> **Required action**
Reproduce, word for word, the text lines of every item below, and leave the pictures out of your answer.

Saved data entries:
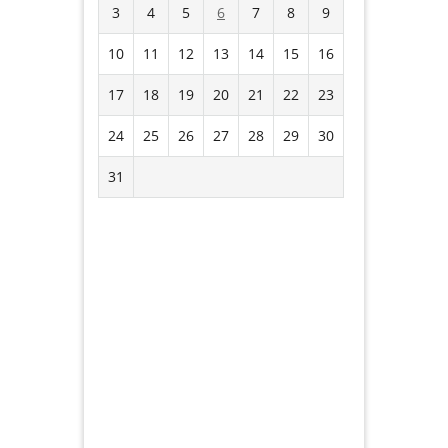
3
4
5
6
7
8
9
10
11
12
13
14
15
16
17
18
19
20
21
22
23
24
25
26
27
28
29
30
31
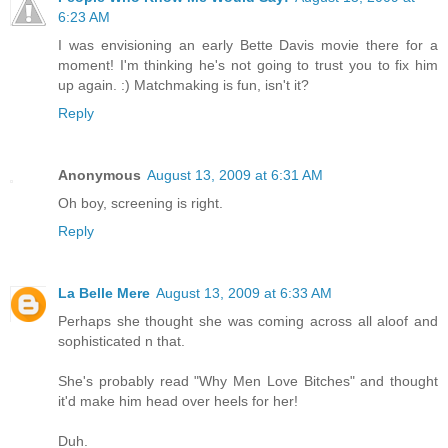
6:23 AM
I was envisioning an early Bette Davis movie there for a
moment! I'm thinking he's not going to trust you to fix him
up again. :) Matchmaking is fun, isn't it?
Reply
Anonymous
August 13, 2009 at 6:31 AM
Oh boy, screening is right.
Reply
La Belle Mere
August 13, 2009 at 6:33 AM
Perhaps she thought she was coming across all aloof and
sophisticated n that.
She's probably read "Why Men Love Bitches" and thought
it'd make him head over heels for her!
Duh.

> **Answer below**
3
4
5
6
7
8
9
10
11
12
13
14
15
16
17
18
19
20
21
22
23
24
25
26
27
28
29
30
31
6:23 AM
I was envisioning an early Bette Davis movie there for a
moment! I'm thinking he's not going to trust you to fix him
up again. :) Matchmaking is fun, isn't it?
Reply
Anonymous
August 13, 2009 at 6:31 AM
Oh boy, screening is right.
Reply
La Belle Mere
August 13, 2009 at 6:33 AM
Perhaps she thought she was coming across all aloof and
sophisticated n that.
She's probably read "Why Men Love Bitches" and thought
it'd make him head over heels for her!
Duh.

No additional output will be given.